Near or distant, it’s likely that nearly every family has at least one “mad” relation.  You know who I’m talking about; the one who’s responsible for the legendary tales of insane behavior, collective embarrassment, and general familial strife? Chances are if you’re reading this essay, you either love a “mad” person or are one of them.  Well, you’re in good company my friend.

As late as the 1970’s, those “affected” were institutionalized in barbaric versions of asylums and hospitals, a la One Flew Over the Cuckoo’s Nest.  Strides made in modern medicine and mental health care ought to reduce the destructive ripple effect these individuals wield upon their respective families, but, in my estimation, it hasn’t done much to help.

At best, positive changes have been minimal;  mental illness poisons entire families.   The reality of mental illness is that there is no cure, only strategies of maintenance and coping.  The management of mood disorders is largely guesswork: trial and error requiring time, patience, resources and information.

And step one is diagnosis.

Correct diagnosis, that is.

Exercise 1:
Decide whether each statement agrees with the essay on mental illness, answering yes or no and quoting the deciding words: (a) the essay says mental illness can be cured; (b) the essay says people affected by mental illness were institutionalized as late as the 1970s; (c) the essay calls the management of mood disorders largely guesswork.
Exercise 2:
Summarize the essay on mental illness in two sentences.
Exercise 3:
Extend the essay on mental illness, picking up right after its final sentence.

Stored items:
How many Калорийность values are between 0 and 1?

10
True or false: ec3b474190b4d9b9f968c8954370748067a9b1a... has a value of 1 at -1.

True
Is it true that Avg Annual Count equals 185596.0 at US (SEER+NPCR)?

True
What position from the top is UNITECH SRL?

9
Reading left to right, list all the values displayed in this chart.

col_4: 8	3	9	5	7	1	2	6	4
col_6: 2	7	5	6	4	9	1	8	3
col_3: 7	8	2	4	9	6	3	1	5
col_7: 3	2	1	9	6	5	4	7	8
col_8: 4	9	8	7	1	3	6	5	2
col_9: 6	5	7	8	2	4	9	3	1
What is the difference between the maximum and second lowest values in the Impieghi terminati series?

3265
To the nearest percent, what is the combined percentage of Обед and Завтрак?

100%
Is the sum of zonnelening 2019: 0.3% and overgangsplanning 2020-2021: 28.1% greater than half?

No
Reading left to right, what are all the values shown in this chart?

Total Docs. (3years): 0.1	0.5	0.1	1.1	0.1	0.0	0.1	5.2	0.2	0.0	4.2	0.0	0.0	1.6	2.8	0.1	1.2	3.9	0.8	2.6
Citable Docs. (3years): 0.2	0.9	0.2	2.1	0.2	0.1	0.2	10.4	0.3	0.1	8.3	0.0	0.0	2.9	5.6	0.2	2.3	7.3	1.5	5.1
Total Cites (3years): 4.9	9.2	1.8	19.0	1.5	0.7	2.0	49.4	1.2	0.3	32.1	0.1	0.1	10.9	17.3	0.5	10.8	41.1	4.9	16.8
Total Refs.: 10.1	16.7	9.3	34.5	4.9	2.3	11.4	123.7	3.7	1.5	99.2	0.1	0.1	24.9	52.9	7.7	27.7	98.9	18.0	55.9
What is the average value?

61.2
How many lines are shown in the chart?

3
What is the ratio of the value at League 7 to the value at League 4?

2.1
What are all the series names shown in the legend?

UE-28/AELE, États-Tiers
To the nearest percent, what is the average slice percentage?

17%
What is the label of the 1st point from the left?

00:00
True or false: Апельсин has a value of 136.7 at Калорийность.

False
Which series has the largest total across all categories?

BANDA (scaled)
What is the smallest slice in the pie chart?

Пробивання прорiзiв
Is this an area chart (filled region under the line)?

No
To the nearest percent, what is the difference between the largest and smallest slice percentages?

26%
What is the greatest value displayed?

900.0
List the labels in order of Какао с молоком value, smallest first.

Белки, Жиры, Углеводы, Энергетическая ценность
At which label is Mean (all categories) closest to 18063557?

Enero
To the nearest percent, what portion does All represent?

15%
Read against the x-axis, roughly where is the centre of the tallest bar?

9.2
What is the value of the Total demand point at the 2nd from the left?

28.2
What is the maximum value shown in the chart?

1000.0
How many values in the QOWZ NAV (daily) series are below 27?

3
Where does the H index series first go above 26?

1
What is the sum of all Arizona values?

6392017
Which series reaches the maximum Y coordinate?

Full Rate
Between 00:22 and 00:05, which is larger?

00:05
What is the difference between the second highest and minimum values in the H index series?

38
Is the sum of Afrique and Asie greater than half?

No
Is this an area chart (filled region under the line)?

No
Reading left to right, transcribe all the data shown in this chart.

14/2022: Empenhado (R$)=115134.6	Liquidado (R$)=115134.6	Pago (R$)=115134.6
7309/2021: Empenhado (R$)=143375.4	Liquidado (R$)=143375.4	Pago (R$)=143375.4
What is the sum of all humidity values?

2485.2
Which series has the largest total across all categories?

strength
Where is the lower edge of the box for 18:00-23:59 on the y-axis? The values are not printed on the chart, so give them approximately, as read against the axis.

Task answer 1:
(a) No: "there is no cure, only strategies of maintenance and coping."
(b) Yes: "As late as the 1970’s, those “affected” were institutionalized in barbaric versions of asylums and hospitals"
(c) Yes: "The management of mood disorders is largely guesswork"

Task answer 2:
Nearly every family likely has a "mad" relation, and as late as the 1970s such people were institutionalized in barbaric asylums and hospitals, yet the writer judges that modern medical strides have done little to lessen the harm to families. Mental illness has no cure, only maintenance and coping, and managing mood disorders is largely trial-and-error guesswork whose first step is correct diagnosis.

Task answer 3:
From childhood into my early 30’s, I’ve been the unwilling passenger of a perpetual rollercoaster, with violent emotional waves dictating my behavior, decisions, and interactions.

I felt (and still feel) so wrong in the head, not understanding the constant intensity of emotion, the internal turmoil always clutching at my insides.

I’ve been confused by the behavior of those around me.  Everyone else seems so relaxed, so unaffected, so very, very even.

When I was younger, in elementary, middle and even high school, it frustrated me to no end that, when I was in a manic rage or sobbing desperately, my parents didn’t seem to take me seriously, dammit.  In fact, they often appeared amused.

Outrageous! How dare you! This is life and death we are talking about here!

I was quite indignant.

Talking to my dad about it now, he tells me: “I didn’t realize anything was really wrong.  I just assumed the fighting with your mother, the emotional outbursts, the dramatics…that it was all part of being a girl.”

Sexist, maybe.  Understandable? Absolutely.

Most of the time, I covered up the illness.  I desperately wanted (and still want) to fit in, be accepted, appear normal, be liked and admired.

And still, to this day, I seek external validation.  My 20+ years of Anorexia and Bulimia can certainly attest to that.

But of course, an Eating Disorder is not ever about just one thing.  Yes, a significant part of me wants to appear attractive, controlled, on top of things, and strong (ha ha…ha), BUT the main role of my Anorexia and Bulimia has been a homemade mood stabilizer,  only I never realized its true function until 2014, when I was finally diagnosed with Bipolar Disorder.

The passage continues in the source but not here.